Solche Angaben sind irrelevant, denn die Bedingungen werden sich noch mehrfach ändern, bevor der Bau beginnt. Zuerst will die Staatsregierung ja den zweiten S-Bahn-Tunnel in München fertig haben, was vermutlich solange dauert wie der Berliner Flughafen. Die traurige Bilanz von fast drei Jahrzehnten lautet, dass Fakten geschaffen werden, die einen sinnvollen Ausbau immer schwieriger machen. Statt wenigstens Flächen freizuhalten, rückte die Wohnbebauung dicht an die Strecke heran, und Bahnhöfe in Eichenau, Buchenau und Puchheim wurden und werden umgebaut. Fest steht jedenfalls, dass drei Gleise bis Eichenau nicht reichen, um das Verkehrschaos zu verhindern und einen Beitrag zum Umweltschutz zu leisten, zumal die Bevölkerung weiter wächst.

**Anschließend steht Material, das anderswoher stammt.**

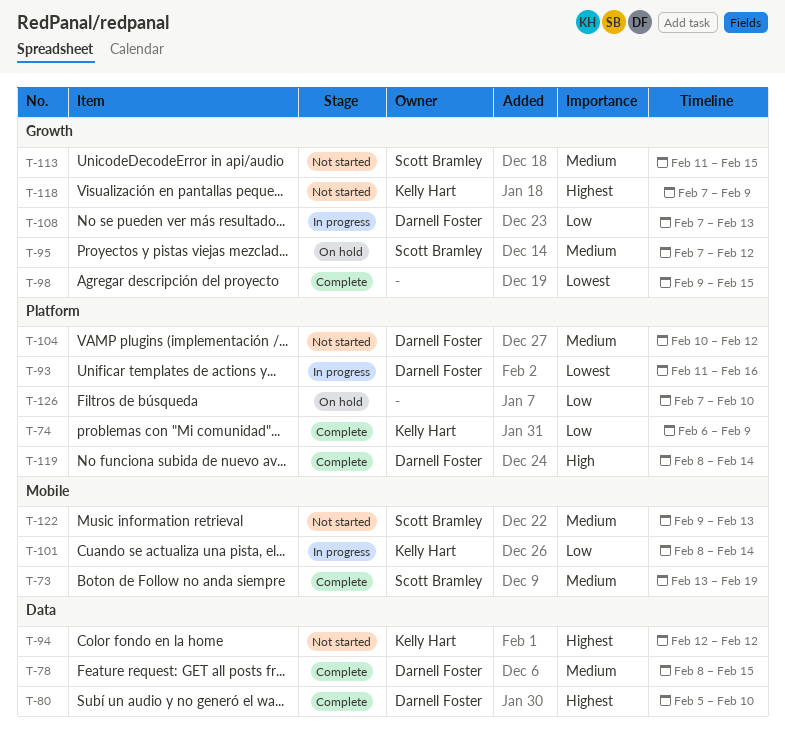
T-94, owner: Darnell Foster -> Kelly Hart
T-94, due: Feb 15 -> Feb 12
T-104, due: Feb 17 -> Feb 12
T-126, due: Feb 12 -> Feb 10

Schuld daran sind, wie bei der aufgegebenen Umlandbahn, Berufspolitiker, die sich über Einwände und Argumente von Bürgern hinwegsetzen. Für Minister sind Ankündigungen und Versprechen wohlfeil, weil keiner dafür zur Verantwortung gezogen wird, auch nicht dafür, dass jede Menge Steuergelder für Planungen, Studien und Berechnungen verplempert werden, die im Papierkorb landen. Es bleibt abzuwarten, ob die Freien Wähler um Hans Friedl, die für vier Gleise eintreten, als Juniorpartner der CSU mehr zustande bringen als die Zeil-FDP.